WHEREAS OPINION WILLIAM “BILLY” PROCIDA, et al
Defendants. February 10, 2026
WIGENTON, District Judge. THIS MATTER having come before this Court upon Defendants 100 Mile Fund LLC, 100 Mile REIT Inc, 100 Mile Renard Totowa LLC, 468 Totowa Owner LLC, Charles Florio, Andrew Kovar, Mario Procida, Peter Procida, William Procida, Ron Simoncini, Spruce Street Partners LLC, Dino Tomassetti, Derek Weissman, Stephen Plofker, Bobbi Brown Plofker, and Sills Cummis & Gross P.C. (collectively, the “100 Mile Defendants”) seeking the dismissal of the above-captioned actions on the basis of pro se Plaintiff David J. Garsia’s (“Plaintiff”) lack of Article III standing (D.E. 9), and this Court having reviewed the parties’ submissions; and WHEREAS on June 18, 2025, Plaintiff filed for Chapter 7 bankruptcy and the United States Trustee for Region 3 appointed Steven P. Kartzman as the chapter 7 trustee (“Plaintiff’s Trustee”) of Plaintiff’s bankruptcy estate. See In re David J. Garsia, No. 25-16412 (Bankr. D.N.J. 2025). Six days after filing for Chapter 7 bankruptcy, on June 24, 2025, Plaintiff filed this instant action, and a concurrent action in this Court (the “Complaints”) asserting substantively identical claims against the 100 Mile Defendants. (D.E. 1).

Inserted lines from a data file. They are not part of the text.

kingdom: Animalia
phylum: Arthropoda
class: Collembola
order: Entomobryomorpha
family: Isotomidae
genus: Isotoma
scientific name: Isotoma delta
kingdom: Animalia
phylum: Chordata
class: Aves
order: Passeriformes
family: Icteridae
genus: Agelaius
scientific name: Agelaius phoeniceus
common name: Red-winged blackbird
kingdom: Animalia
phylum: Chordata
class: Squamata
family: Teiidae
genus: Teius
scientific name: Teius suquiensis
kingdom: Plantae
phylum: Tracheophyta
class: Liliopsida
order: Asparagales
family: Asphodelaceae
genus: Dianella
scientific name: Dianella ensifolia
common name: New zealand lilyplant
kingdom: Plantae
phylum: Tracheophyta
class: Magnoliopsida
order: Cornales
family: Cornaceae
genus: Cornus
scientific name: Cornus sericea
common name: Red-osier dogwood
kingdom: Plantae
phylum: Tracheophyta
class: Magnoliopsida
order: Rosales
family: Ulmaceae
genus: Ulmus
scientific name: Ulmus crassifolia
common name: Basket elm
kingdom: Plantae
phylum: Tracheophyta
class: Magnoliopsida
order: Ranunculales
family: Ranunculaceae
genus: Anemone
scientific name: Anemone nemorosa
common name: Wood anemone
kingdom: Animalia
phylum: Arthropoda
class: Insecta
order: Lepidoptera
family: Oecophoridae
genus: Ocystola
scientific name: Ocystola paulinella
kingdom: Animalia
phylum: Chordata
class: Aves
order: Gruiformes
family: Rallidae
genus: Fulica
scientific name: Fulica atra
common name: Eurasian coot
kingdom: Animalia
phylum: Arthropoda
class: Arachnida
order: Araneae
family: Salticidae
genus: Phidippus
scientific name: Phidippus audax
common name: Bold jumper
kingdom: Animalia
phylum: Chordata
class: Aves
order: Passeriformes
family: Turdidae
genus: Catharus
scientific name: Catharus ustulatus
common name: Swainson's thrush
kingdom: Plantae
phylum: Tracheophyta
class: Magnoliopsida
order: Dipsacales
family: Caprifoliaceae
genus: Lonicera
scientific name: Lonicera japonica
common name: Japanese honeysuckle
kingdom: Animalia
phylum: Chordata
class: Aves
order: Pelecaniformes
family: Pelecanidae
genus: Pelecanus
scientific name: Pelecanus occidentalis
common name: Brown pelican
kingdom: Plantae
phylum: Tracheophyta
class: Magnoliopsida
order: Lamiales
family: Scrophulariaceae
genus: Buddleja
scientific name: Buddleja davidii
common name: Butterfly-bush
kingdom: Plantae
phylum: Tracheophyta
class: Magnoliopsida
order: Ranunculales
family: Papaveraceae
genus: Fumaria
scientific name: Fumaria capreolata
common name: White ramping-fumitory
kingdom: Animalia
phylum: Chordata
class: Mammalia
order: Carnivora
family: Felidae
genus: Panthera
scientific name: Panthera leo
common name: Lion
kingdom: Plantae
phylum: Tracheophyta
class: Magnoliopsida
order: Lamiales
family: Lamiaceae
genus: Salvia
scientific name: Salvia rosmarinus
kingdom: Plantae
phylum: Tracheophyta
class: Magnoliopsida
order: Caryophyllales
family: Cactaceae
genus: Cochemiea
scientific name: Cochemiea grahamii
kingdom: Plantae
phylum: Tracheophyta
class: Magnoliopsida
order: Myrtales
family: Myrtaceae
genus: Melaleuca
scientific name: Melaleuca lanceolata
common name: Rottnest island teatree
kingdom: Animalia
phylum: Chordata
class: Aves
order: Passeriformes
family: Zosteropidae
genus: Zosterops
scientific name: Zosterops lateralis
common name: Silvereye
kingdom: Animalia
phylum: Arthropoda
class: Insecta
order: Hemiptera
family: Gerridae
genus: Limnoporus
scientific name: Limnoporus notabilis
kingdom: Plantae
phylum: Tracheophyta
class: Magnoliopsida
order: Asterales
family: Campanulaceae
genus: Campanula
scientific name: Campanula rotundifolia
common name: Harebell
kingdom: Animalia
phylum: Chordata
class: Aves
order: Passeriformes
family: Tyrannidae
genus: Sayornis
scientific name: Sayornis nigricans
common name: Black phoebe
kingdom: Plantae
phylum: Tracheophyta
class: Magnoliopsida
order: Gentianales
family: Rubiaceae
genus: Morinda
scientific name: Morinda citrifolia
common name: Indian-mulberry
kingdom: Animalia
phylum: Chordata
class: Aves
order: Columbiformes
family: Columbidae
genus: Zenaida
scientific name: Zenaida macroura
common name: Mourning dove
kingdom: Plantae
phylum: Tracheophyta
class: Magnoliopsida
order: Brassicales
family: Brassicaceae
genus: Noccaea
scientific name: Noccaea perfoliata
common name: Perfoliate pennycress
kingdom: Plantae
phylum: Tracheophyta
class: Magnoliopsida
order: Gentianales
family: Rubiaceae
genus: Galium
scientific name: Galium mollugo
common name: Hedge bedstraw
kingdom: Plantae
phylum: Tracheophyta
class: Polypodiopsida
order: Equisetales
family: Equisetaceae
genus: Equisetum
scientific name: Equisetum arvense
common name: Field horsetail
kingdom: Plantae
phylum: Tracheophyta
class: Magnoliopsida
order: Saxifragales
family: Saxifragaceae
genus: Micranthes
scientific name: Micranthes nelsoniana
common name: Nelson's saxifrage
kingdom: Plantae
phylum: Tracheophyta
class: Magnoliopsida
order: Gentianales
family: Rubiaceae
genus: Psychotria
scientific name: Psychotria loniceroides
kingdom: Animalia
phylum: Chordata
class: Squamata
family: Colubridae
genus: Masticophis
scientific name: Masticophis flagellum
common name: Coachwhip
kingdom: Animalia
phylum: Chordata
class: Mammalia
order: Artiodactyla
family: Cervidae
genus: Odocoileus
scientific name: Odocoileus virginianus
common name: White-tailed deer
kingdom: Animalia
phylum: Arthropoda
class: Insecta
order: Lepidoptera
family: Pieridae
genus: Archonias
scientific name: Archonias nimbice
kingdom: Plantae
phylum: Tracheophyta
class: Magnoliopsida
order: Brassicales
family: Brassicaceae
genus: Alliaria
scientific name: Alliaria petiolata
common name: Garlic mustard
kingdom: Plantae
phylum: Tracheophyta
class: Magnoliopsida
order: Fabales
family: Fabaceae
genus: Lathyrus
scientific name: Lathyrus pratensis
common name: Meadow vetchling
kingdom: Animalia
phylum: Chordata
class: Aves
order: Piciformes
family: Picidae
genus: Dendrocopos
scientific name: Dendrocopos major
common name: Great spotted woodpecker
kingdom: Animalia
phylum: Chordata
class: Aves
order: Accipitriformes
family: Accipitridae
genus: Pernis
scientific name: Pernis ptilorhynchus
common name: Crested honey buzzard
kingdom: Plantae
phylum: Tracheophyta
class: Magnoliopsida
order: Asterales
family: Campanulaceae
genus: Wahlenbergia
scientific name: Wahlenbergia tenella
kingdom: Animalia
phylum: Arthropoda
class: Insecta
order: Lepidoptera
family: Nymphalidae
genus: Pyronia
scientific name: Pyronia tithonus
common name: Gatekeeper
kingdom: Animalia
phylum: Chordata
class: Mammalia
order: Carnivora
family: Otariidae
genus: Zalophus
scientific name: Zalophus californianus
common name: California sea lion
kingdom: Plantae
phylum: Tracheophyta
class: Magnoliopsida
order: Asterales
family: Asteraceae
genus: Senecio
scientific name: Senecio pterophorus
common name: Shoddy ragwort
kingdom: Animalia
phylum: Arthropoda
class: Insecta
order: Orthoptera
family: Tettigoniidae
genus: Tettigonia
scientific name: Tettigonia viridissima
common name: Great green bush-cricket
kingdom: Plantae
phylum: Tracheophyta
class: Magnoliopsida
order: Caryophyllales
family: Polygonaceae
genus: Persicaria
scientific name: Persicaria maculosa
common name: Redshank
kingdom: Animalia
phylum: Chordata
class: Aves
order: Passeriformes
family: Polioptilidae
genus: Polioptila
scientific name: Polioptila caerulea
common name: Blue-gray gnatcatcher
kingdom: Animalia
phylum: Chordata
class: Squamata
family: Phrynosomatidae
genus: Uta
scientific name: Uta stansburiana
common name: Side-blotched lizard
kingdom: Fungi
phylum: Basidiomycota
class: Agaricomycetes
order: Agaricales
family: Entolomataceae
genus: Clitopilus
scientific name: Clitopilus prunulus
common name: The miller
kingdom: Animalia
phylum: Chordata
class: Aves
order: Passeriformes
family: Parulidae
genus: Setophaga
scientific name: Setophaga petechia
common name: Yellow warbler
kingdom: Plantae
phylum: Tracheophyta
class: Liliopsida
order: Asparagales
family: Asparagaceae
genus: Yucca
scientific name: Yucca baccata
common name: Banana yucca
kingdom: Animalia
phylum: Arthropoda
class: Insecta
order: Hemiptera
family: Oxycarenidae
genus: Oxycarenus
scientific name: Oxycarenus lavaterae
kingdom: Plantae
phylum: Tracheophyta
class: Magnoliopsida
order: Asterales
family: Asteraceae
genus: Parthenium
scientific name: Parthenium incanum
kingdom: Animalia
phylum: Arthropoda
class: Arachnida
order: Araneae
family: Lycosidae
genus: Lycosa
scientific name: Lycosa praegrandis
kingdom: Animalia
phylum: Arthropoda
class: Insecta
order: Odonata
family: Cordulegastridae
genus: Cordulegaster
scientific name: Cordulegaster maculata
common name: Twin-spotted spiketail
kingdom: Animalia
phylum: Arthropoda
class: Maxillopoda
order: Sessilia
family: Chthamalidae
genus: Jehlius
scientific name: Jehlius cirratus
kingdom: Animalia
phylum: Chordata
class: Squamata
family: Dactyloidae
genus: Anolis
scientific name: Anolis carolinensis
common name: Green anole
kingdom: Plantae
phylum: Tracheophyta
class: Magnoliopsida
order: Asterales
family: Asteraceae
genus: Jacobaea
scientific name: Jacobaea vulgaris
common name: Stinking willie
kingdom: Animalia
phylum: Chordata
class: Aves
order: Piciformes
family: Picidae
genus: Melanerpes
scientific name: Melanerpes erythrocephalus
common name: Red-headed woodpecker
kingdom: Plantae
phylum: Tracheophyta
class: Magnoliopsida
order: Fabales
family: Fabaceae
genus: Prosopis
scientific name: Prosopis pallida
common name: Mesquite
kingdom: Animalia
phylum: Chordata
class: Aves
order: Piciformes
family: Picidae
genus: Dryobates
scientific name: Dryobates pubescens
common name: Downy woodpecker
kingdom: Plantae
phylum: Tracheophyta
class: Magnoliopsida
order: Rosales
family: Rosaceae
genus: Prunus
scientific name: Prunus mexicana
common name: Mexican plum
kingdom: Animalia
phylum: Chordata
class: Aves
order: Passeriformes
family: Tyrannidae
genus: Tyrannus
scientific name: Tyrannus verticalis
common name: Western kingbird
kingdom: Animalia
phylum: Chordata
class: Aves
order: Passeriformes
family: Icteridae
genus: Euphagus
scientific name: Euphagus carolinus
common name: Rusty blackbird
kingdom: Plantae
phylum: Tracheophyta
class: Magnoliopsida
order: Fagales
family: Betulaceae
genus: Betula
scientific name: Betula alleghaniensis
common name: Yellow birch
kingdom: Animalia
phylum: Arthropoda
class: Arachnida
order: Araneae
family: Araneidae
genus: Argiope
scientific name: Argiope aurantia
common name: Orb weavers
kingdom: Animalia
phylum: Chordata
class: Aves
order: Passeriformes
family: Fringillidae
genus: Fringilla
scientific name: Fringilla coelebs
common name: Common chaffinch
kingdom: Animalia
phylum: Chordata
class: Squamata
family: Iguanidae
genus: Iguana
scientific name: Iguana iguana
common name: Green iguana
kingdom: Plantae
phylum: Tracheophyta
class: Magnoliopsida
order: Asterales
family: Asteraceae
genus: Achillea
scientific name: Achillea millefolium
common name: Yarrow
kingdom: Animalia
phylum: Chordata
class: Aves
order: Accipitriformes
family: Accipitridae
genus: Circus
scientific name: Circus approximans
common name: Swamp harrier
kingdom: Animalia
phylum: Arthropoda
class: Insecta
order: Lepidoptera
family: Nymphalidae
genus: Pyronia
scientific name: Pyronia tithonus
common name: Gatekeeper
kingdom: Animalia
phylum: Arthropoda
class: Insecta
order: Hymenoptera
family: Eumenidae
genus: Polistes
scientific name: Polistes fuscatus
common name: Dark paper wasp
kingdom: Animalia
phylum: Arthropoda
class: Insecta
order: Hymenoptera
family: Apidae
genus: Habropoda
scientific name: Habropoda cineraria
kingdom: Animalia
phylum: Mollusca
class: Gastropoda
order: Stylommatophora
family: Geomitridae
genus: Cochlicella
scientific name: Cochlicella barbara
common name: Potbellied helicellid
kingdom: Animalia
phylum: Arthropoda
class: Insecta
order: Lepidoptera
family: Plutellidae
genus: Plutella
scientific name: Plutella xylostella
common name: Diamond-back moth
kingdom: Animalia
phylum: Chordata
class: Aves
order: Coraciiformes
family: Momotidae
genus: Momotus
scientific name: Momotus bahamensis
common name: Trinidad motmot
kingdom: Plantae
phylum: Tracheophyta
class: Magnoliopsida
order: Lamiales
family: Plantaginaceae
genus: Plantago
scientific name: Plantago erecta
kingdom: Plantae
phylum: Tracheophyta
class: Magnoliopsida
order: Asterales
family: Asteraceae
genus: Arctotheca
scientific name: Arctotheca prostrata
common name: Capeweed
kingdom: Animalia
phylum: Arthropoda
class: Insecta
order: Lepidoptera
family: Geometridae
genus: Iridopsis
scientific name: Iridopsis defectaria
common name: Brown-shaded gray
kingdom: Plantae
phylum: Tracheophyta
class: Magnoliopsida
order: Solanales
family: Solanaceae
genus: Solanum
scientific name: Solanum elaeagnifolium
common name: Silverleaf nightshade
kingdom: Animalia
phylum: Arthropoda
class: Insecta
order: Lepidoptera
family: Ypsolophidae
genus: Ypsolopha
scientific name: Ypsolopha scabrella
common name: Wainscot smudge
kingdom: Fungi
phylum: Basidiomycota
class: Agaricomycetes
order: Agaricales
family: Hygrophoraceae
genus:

WHEREAS the 100 Mile Defendants seek dismissal of both Complaints, arguing that Plaintiff lacks standing to assert the claims alleged in his complaints because Plaintiff voluntarily filed for Chapter 7 bankruptcy protection. (D.E. 13). Plaintiff counters that the 100 Mile Defendants’ standing argument is moot due to the dismissal of the Chapter 7 bankruptcy
proceedings. (D.E. 18). WHEREAS “[a]bsent Article III standing, a federal court does not have subject matter jurisdiction to address a plaintiff's claims, and they must be dismissed.” Common Cause of Pennsylvania v. Pennsylvania, 558 F.3d 249, 257 (3d Cir. 2009) (quoting Taliaferro v. Darby Tp. Zoning Bd., 458 F.3d 181, 188 (3d Cir. 2006)). Further, for a district court to have jurisdiction over an action, the plaintiff must have standing at the time of the filing of the complaint. Comité de Apoyo a los Trabajadores Agrícolas v. Perez, 148 F. Supp. 3d 361, 368 (D.N.J. 2015) (citing Constitution Party of Pennsylvania v. Aichele, 757 F.3d 347, 360 (3d Cir. 2014)). WHEREAS in Chapter 7 liquidation, only the Chapter 7 Trustee has standing to prosecute claims on behalf of the estate. 11 U.S.C. § 323(a); In re Truong, 557 B.R. 326, 342 (Bankr. D.N.J.
2016) (citing Cain v. Hyatt, 101 B.R. 440, 442 (E.D.Pa.1989) (“[A]fter appointment of a trustee, a Chapter 7 debtor no longer has standing to pursue a cause of action which existed at the time the Chapter 7 petition was filed. Only the trustee, as representative of the estate, has the authority to prosecute and/or settle such causes of action”)). Here, the conduct alleged in the Complaints occurred before Plaintiff filed his bankruptcy petition on June 18, 2025. Therefore, these claims and any damages arising from them are property of the estate. Hence, Plaintiff, as debtor and not the trustee of the bankruptcy estate, lacks standing to bring such claims. Moreover, the dismissal of the Chapter 7 bankruptcy case does not cure Plaintiff’s deficient standing as standing must exist at the time of the filing of the Complaints. Accordingly, the Complaints are DISMISSED. An appropriate order follows.
/s/ Susan D. Wigenton x SUSAN D. WIGENTON, U.S.D.J.
Orig: Clerk cc: Parties André M. Espinosa, U.S.M.J.